Earthquake in New Zealand kills at least 65, traps scores - Health Blog - CBS News


----------



## apbtmom76 (Nov 4, 2008)

I saw this and have been keepin her in my thoughts, thanks for the link Doug


----------



## Firehazard (Dec 4, 2009)

Yeah I have few friend down there around Christchurch, some emergency responders and military; so I hope everyone that aint dead is okay; peace and blessings be upon those who've fallen... R.I.P. Crazy.. thats the safest place on Earth and they are getting hammered by quakes.


----------



## Indigo Bully Connection (Dec 21, 2006)

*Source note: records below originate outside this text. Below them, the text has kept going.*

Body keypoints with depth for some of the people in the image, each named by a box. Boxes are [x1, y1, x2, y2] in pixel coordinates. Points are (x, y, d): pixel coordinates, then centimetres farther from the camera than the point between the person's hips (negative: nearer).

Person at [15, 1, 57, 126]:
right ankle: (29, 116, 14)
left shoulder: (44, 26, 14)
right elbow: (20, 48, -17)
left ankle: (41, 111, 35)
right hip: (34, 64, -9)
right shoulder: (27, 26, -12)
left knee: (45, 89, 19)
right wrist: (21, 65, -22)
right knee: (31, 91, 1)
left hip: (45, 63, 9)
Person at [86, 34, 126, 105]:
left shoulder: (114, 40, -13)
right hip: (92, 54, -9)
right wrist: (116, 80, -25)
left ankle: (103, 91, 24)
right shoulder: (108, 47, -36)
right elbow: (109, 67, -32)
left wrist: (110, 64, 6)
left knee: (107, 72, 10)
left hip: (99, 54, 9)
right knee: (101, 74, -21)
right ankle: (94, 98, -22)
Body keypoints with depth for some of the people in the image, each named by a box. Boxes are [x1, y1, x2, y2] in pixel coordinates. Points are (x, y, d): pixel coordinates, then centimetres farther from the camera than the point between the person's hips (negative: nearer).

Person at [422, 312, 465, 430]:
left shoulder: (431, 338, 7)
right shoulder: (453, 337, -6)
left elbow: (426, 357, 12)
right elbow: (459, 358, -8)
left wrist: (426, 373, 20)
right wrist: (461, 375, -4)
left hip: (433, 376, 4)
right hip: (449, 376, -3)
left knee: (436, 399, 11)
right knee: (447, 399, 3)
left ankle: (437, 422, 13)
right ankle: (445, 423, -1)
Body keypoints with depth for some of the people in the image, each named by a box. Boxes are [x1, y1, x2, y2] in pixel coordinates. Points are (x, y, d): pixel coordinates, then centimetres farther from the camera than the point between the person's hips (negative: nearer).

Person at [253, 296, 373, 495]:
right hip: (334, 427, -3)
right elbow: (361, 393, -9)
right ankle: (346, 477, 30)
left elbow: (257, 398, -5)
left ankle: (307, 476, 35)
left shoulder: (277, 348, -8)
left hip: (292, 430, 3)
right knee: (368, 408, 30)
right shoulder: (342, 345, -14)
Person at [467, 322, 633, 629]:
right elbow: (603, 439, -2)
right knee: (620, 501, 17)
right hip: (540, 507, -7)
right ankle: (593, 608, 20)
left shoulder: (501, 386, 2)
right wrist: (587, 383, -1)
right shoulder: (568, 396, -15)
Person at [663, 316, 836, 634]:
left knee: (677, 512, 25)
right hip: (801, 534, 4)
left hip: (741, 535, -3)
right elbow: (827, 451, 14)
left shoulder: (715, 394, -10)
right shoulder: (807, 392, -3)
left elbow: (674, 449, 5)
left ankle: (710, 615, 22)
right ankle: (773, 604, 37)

I just saw this on Yahoo, I hope her and her family is safe.


----------



## Black Rabbit (Nov 14, 2009)

Oh no. I'll check and see if she's been on FB and bring you guys a status repot.


----------



## MISSAPBT (May 10, 2009)

Hey guys, yes im ok, im up in the North Island of NZ.
Too close to home there are 300+ people still mising and there are still bodies being dragged from the colapsed buildings. Just this morning there has been 49 aftershocks mainly between 4-5am. they had an aftershock yesterday that was a 4.3 or something
I wish there was somthing i could do to help down there

You guys rock, thank you for thinking about me


----------



## Pitbull Palace (Feb 5, 2011)

Glad your safe, How sad about the other's..Just aint Right ;(


----------



## DueceAddicTed (Sep 28, 2009)

Glad you and your family are safe ... scarey


----------



## Black Rabbit (Nov 14, 2009)

I so thought we were FB friends  I'm glad your ok, we were all worried. I sent a message to Stunnah to and her and all her fam that lives in NZ is ok too.


----------



## cEElint (Oct 6, 2009)

I have a friend w/ family in Auckland... did it get hit?


----------



## MISSAPBT (May 10, 2009)

No Auckland is fine just Christchuch down in the south island, they got hit in the begining of September and have had about 3 or 4 thousand aftershocks since then, they have been waiting for another big one since Sep.


----------



## Padlock (Nov 19, 2010)

the Mayans don't puck around... 12-21-2012 <---google it
this is the beginning of the shifting of the poles...
AGAIN!


----------



## MISSAPBT (May 10, 2009)

Padlock said:


> the Mayans don't puck around... 12-21-2012 <---google it
> this is the beginning of the shifting of the poles...
> AGAIN!


Exactly my thoughts, people aren't beleiving me though! I told me Gransma about 20-12 and she laughed at me!


----------



## Mach0 (Mar 28, 2010)

RIP- and good luck to those affected.


----------



## cEElint (Oct 6, 2009)

The end is near... all these massive earth quakes.. one is gonna be sooo big that it creates a chain reaction round the world and the world will crumble beneath us....


----------



## Elvisfink (Oct 13, 2008)

Glad to hear you and your family are ok. Sad to hear the death toll is growing.


----------



## aus_staffy (Nov 10, 2009)

I thought you were OK. I remember you saying you were on the North Island after the earthquakes last year. My thoughts go out to all the thousands of people who will be affected by this latest big one.


----------



## PerfectPit (Aug 2, 2010)

Thoughts and prayers go out to everyone struggling in NZ. It has to be rough on everyone there.


----------